While Hybrid Seeds are nothing to fear, Chefs may choose not to support their production given that they fail to breed true and have caused so much global farming industry havoc. GMO seeds are far more unnatural and reportedly likely to cause possible harm - both to your environment and your health, possibly.

For the Chef, however, the positives in utilizing either old-world heirloom or hybrids brings excitement to the plate, showcasing products that the region may have never seen before, and generating a buzz about a dish due to the origins of the product. Relishing in creative freedom, Chefs value the fact that there are such hybrids in which to utilize. Avoiding GMOs, however, takes a few steps which a Chef must be willing to undertake:
Opt to buy single-ingredient certified organic food.
Choose Non-GMO verified labeled foods.
Grow their own open-pollinated, heirloom variety plants.
Get to know the farmer and ask pointed questions about his or her growing practices, then opt to support GMO-free growing.
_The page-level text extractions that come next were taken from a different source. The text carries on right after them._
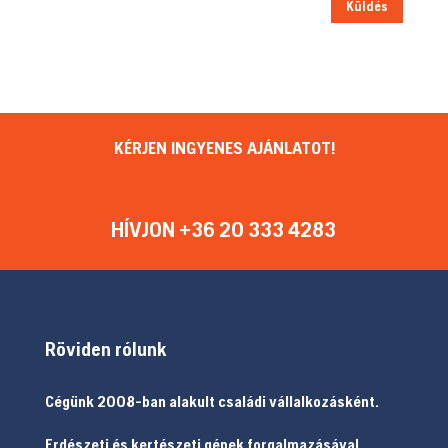
Küldés
KÉRJEN INGYENES AJÁNLATOT!
HÍVJON +36 20 333 4283
Röviden rólunk
Cégünk 2008-ban alakult családi vállalkozásként.
Erdészeti és kertészeti gépek forgalmazásával,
Examples of trending old-world, hybrid, or artisanal ingredients would be: Hemp seed (ground or whole), Spelt, Amaranth seed, Quinoa flour, Burdock or Salsify, Raspberry Leaf or Dandelion or Moss Tea, Rose Hips, Comfrey, Romanesco, red carrots, squash, mushrooms, cucumbers, chilies, and certain fruits such as melons, and tomatoes, of course.
So, how can a consumer distinguish between real artisan food and a marketing gimmick? Try asking yourself these three questions about the product: Does a real person craft this product with care? Is it made by hand, in small batches or limited quantities using specialty old-world or artisanal ingredients? Does it reflect expertise, tradition, passion, and a refined process? To learn the answers to these questions, one would need to develop a relationship with the person who crafted the products. Though this is nearly impossible to do with supermarket, fast or frozen food products, a Chef at a restaurant will have done this legwork, and have those relationships and understand the passions and science behind the products.

With the incredible and wide variety of today's ingredients grown in a responsible and ecologically beneficial manner, Chefs' heads are swarming with ideas which present nearly limitless possibilities for you to reap the rewards on your plate!